Ich würde so sagen: Spiritualität ist ein lebendiges Bewusstsein, das alle Aspekte unseres Lebens durchdringt. Es ist kein isolierter Bereich, sondern wie ein Haus, das Haus unseres Lebens: Da ist nicht nur der Meditationsraum. Sondern die Küche, das Esszimmer, das Kinderzimmer und der Bügelraum, alles: vom Dach bis in den Keller.

Den Weinkeller eingeschlossen?
Auch der Wein ist eine Wohltat Gottes, Geschmack der Erde und Geschenk des Himmels, der uns, wenn wir ihn genießen können, auch erfüllt mit einer inneren Freude. Freilich, er muss genossen werden. Aber ich genieße auch einfaches, frisches, klares Wasser. An einem heißen Tag kühles Wasser aus der Quelle, Schluck für Schluck – auch das ist ein wunderbarer Geschmack.

Wie finden wir zurück in dieses Haus unseres Lebens?
Der Weg heißt: Einfach leben. Das meint nicht nur: Nicht im Luxus leben. Sondern eins sein: mit mir und meiner Umgebung, mit dem, was ich tue. Wahrnehmen, was mir begegnet. Zu dieser einfachen Form der Zuwendung zum Leben zurückfinden, das ist der Weg der Spiritualität.

Spiritualität kommt von spiritus, Hauch. Wie kann ein zartes Lüftchen einem starken Sturm – von Konsum, von materialistischen Heilsversprechen – trotzen, der wie ein Tsunami über uns hinwegfegt?

ARBEITSAUFTRAG 1: Schreib den Textauszug von „Ich würde so“ bis „in den Keller.“ noch einmal ab und tausch dabei „Küche“ gegen „Werkstatt“ aus.
ARBEITSAUFTRAG 2: Welcher Weg führt laut dem Textauszug zurück in das Haus unseres Lebens?
Das Material hat mit dem Textauszug nichts zu tun.

GEGEBENE INFORMATIONEN:

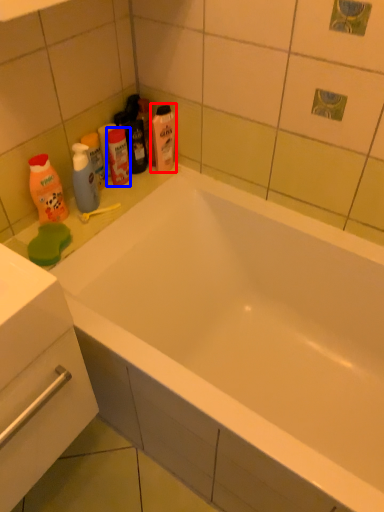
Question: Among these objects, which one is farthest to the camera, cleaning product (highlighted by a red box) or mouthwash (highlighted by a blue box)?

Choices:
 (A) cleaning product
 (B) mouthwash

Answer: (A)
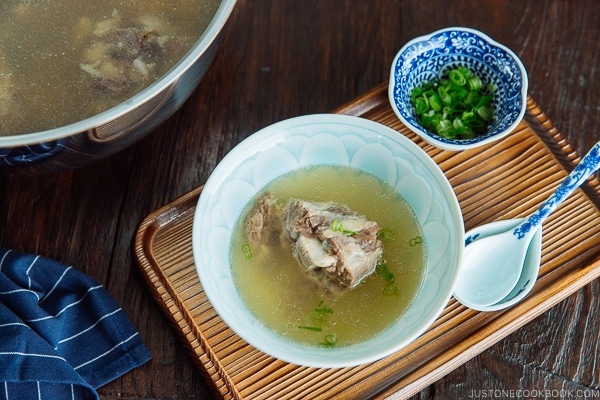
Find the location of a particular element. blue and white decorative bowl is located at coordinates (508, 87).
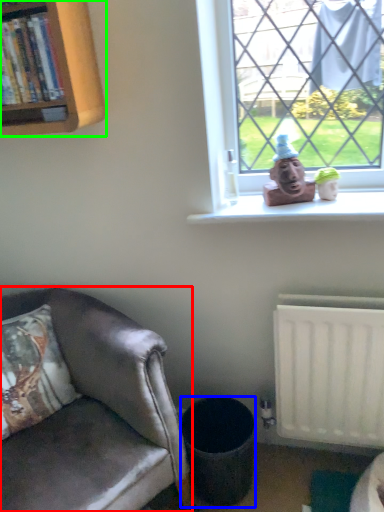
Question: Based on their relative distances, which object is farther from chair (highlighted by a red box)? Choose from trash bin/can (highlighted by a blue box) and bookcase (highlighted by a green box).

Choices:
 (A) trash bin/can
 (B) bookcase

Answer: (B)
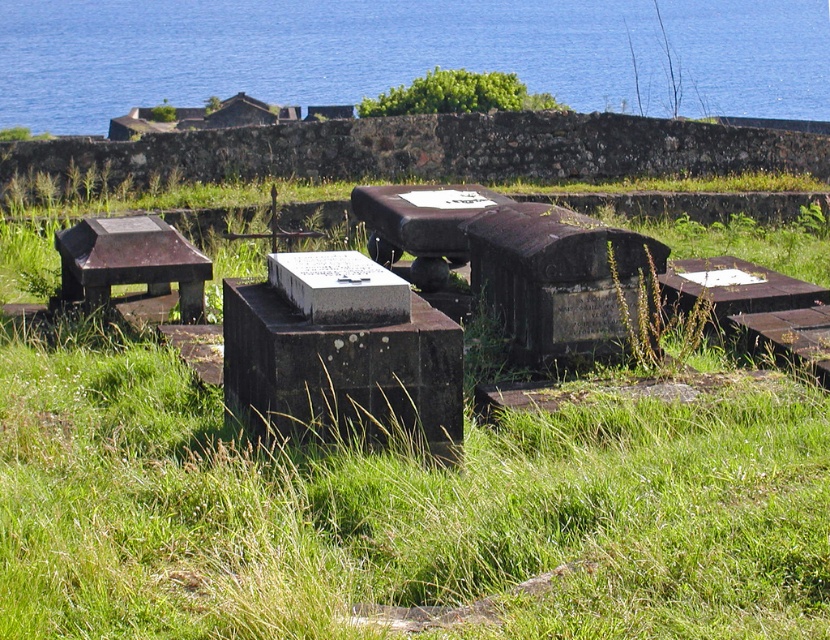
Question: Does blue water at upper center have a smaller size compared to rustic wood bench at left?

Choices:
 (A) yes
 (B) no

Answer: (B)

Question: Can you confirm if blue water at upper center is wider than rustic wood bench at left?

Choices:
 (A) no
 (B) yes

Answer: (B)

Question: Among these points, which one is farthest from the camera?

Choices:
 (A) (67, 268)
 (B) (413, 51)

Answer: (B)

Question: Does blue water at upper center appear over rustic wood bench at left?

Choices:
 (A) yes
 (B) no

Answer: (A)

...

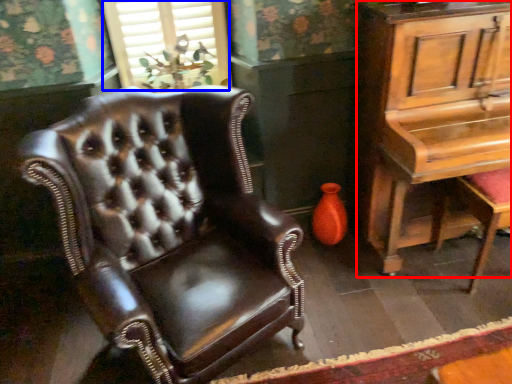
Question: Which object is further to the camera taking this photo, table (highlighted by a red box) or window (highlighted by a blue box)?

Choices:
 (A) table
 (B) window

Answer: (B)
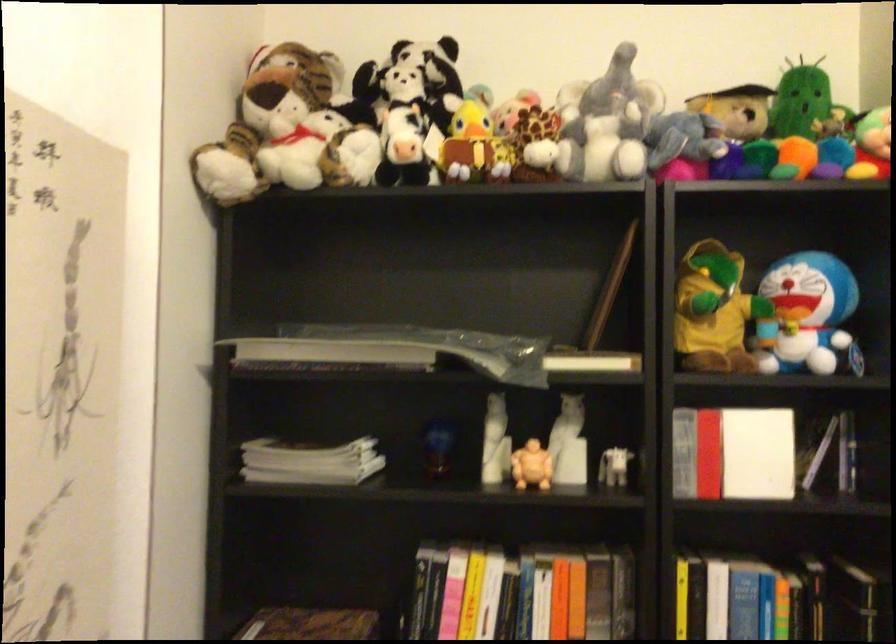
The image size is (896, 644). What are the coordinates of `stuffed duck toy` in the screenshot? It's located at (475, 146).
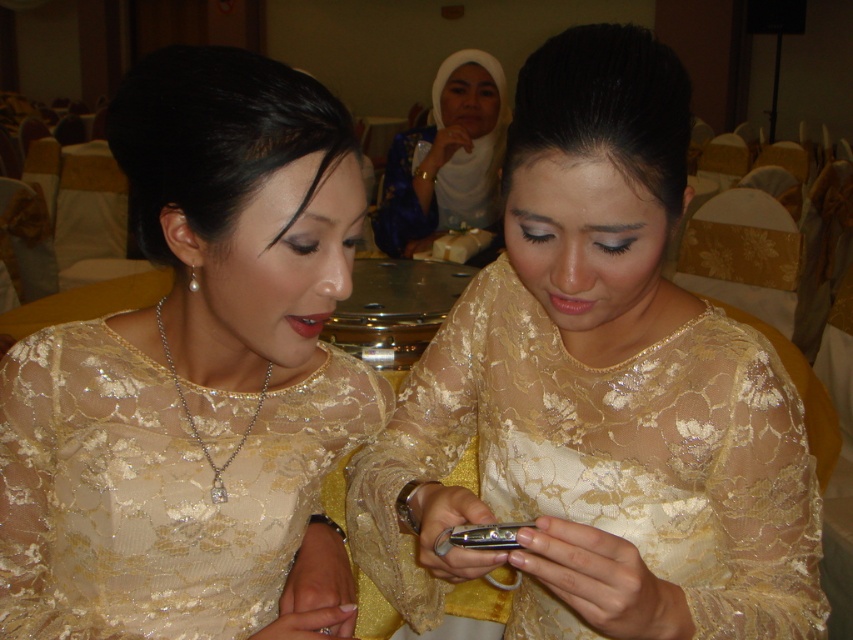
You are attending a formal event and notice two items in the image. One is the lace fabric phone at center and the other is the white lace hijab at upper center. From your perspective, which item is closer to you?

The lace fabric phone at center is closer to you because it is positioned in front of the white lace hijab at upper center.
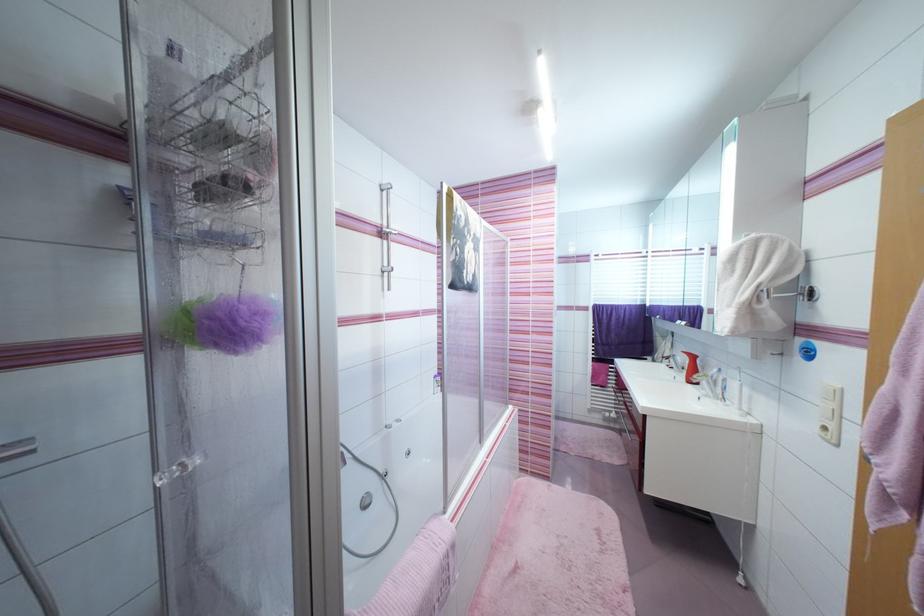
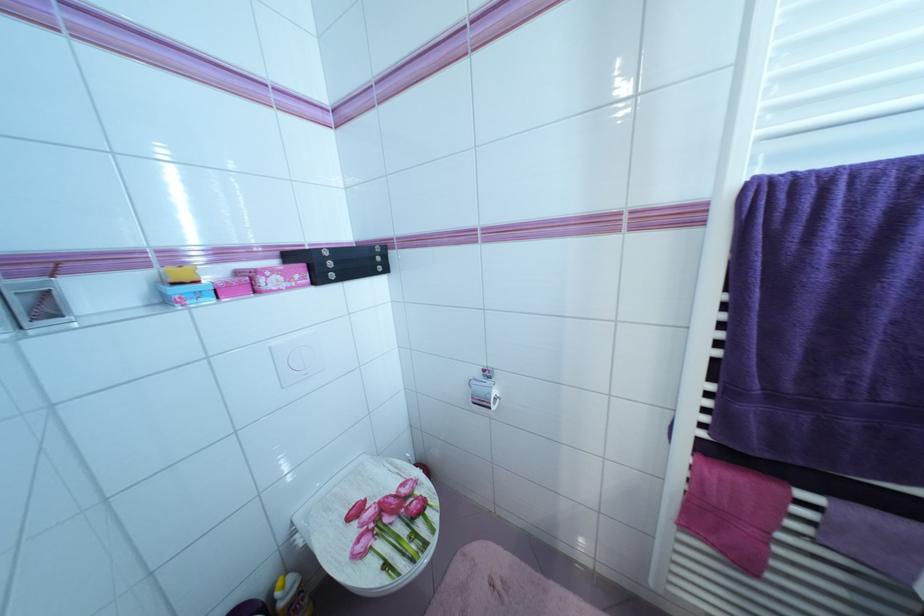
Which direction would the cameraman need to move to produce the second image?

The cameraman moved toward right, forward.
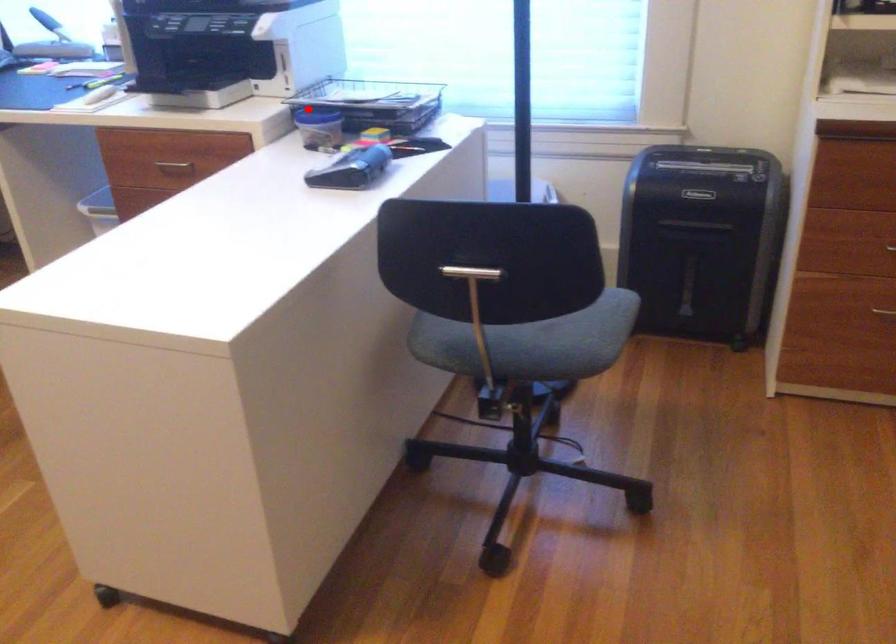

ANTWORT 1:
Ich würde so sagen: Spiritualität ist ein lebendiges Bewusstsein, das alle Aspekte unseres Lebens durchdringt. Es ist kein isolierter Bereich, sondern wie ein Haus, das Haus unseres Lebens: Da ist nicht nur der Meditationsraum. Sondern die Werkstatt, das Esszimmer, das Kinderzimmer und der Bügelraum, alles: vom Dach bis in den Keller.

ANTWORT 2: Einfach leben.